Joan the character is family-oriented but manipulative; she’s naive but devious all at once. 

“Joan was an ordinary woman,” said Anne Dubuisson, Brill’s developmental editor for the book. “Even ‘ordinary women’, — women who are not doing those kinds of great gestures or great actions that one normally hears about in history — She’s an ordinary woman whose story still deserves to be heard.”

Susan Weinberg, a friend of Brill’s who read early drafts of the novel, found that the book mirrored many of the challenges of today.  Brill gave a draft of the manuscript to Weinberg in a socially distanced drop-off in the early days of the pandemic, when unknowns about COVID stirred fear in so many, not unlike Joan’s experiences surviving a pandemic a century prior.

“I’m reading about this woman who, in 1917, had the same experience in what was going on,” Weinberg said.

Though “A Letter in the Wall” is commentary on feminism and history through the lens of an author in the 21st century, Brill was careful not to project too much of herself into the book.
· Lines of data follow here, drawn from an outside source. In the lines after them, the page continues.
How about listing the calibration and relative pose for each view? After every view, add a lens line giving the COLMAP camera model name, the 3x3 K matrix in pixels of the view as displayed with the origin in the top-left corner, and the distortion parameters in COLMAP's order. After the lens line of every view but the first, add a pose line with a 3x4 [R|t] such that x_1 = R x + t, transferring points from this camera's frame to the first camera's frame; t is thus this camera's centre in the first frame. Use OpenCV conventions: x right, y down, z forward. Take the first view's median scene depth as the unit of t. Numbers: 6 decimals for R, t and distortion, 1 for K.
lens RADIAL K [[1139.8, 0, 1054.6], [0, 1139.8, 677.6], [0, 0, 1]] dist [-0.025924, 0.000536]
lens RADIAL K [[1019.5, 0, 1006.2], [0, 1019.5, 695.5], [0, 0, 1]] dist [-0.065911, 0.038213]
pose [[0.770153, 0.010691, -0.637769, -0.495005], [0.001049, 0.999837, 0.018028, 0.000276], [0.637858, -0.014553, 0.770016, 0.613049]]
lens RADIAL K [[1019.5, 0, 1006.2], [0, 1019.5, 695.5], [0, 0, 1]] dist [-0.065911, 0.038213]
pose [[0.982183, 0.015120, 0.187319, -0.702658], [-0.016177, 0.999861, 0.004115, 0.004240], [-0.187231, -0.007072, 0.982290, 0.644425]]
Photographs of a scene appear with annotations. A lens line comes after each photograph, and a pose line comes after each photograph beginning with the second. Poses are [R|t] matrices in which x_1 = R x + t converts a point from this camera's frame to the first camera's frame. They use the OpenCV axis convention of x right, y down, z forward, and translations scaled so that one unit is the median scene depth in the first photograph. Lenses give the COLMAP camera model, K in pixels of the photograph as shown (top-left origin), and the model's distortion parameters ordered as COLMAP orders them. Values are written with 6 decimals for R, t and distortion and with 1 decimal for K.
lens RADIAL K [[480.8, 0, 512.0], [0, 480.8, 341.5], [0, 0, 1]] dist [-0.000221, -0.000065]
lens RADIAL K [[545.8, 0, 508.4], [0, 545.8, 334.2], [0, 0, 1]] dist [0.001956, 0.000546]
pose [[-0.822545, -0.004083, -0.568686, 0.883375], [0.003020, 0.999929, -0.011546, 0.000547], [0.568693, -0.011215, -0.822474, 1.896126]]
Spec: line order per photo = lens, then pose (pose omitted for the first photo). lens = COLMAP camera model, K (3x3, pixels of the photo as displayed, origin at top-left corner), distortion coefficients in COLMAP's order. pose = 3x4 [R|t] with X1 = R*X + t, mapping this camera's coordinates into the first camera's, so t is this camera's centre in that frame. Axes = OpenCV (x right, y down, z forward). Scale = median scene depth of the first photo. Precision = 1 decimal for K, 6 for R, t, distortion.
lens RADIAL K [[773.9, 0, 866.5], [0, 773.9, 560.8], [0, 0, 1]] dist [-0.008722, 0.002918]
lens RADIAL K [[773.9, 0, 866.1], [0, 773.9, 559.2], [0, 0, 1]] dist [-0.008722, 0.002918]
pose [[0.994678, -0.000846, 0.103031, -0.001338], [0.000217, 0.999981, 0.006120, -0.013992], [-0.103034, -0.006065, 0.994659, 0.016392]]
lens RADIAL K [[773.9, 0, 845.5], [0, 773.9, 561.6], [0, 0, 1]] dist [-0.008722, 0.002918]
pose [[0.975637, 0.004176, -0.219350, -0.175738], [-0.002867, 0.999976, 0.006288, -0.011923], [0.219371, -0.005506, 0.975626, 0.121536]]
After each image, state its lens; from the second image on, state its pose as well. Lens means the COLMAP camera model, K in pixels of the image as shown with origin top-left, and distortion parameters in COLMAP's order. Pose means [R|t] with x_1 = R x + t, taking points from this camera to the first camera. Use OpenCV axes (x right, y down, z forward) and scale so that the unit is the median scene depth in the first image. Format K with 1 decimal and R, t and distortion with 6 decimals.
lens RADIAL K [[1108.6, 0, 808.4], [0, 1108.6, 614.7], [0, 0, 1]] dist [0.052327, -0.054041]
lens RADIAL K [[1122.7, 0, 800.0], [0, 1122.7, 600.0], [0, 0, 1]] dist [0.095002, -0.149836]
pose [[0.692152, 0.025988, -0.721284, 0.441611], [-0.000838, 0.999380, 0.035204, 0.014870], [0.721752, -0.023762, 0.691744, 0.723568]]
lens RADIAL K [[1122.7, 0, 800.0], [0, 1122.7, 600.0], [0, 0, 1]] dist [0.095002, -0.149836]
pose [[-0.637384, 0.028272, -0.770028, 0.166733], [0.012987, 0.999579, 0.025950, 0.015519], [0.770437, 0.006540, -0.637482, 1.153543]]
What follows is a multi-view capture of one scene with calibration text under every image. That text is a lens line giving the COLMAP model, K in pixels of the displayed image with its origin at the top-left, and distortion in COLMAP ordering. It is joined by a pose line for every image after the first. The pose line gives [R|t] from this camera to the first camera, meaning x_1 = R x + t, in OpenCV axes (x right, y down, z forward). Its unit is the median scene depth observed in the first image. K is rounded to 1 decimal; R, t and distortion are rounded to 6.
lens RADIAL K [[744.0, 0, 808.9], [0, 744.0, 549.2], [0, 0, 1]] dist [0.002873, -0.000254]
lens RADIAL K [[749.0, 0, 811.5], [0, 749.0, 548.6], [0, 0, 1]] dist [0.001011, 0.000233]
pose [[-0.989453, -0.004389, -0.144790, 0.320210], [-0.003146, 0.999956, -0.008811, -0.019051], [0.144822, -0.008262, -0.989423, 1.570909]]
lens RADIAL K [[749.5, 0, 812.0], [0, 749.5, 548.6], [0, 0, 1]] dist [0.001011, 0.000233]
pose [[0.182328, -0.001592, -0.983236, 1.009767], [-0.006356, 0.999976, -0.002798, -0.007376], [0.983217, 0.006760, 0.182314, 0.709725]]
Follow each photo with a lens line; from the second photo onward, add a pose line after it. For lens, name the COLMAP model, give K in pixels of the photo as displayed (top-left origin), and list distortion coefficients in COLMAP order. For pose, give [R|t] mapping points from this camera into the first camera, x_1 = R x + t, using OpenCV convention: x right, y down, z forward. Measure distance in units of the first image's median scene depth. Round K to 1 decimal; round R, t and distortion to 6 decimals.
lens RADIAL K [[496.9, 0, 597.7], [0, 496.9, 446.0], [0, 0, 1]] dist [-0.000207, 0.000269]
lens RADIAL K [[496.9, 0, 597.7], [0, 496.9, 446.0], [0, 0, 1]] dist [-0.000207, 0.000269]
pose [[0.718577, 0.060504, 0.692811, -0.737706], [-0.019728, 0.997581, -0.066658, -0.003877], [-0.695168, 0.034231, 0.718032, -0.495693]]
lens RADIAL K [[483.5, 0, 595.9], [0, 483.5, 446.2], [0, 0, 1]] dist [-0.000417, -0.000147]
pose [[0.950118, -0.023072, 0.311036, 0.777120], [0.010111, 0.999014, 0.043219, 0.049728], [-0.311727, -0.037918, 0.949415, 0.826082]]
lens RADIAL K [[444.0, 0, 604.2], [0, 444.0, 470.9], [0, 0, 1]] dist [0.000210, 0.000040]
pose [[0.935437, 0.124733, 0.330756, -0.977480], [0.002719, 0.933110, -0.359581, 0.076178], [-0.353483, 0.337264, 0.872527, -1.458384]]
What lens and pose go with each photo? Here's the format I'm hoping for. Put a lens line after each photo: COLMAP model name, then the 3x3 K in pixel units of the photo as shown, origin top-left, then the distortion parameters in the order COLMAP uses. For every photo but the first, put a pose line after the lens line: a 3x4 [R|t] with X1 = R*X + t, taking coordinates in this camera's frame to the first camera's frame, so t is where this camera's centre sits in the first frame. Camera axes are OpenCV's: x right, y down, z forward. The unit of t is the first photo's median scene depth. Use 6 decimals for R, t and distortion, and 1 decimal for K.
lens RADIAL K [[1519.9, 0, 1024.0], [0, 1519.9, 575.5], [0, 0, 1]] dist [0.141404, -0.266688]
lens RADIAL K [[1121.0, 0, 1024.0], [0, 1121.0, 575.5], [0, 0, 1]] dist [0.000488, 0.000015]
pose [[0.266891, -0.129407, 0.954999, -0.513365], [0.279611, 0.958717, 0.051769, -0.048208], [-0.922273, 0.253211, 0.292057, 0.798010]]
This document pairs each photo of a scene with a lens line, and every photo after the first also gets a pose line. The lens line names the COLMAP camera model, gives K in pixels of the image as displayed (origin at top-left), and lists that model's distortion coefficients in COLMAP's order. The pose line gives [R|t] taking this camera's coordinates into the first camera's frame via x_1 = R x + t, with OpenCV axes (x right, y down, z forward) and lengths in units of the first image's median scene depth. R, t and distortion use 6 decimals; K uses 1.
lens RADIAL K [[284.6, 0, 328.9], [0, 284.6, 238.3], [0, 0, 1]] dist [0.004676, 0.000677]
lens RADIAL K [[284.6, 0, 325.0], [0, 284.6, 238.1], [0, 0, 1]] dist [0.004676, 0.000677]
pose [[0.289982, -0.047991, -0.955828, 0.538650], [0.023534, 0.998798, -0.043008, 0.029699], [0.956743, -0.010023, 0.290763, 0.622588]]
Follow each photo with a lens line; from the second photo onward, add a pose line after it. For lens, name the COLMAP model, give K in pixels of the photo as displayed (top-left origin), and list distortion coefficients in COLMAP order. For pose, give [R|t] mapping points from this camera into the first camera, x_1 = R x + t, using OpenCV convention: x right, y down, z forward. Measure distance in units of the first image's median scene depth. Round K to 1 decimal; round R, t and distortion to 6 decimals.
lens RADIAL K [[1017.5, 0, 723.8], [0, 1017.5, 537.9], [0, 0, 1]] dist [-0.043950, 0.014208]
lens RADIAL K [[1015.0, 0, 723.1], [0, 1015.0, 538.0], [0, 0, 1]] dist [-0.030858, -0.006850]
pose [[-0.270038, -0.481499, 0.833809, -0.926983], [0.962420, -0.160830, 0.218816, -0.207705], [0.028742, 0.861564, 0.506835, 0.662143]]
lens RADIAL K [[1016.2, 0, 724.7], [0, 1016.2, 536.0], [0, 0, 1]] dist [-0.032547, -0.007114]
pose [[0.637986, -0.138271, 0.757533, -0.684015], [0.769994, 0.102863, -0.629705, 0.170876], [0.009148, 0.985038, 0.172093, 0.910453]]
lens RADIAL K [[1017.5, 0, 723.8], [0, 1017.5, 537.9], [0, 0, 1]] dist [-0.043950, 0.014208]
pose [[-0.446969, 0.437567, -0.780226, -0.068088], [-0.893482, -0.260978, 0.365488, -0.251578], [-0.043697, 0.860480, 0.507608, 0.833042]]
A secular Jew married to the son of Holocaust survivors, Brill decided against having any Jewish characters in her book, despite early readers questioning the decision.

“I was really aware that there were no Jewish characters in my book,” Brill said. “My character wasn’t interacting — Jews weren’t part of her world.”

Joan was written by a Jewish author, however, and her story is intertwined with Jewish values Brill learned growing up.

“The whole slant of my story has a lot of empathy in it, which I think is also [in] my Jewish background, and caring about others, viewing others through that lens,” Brill said.

Brill will hold a signing for “A Letter in the Wall” at the Rittenhouse Square Barnes & Noble on June 4 at 4 p.m.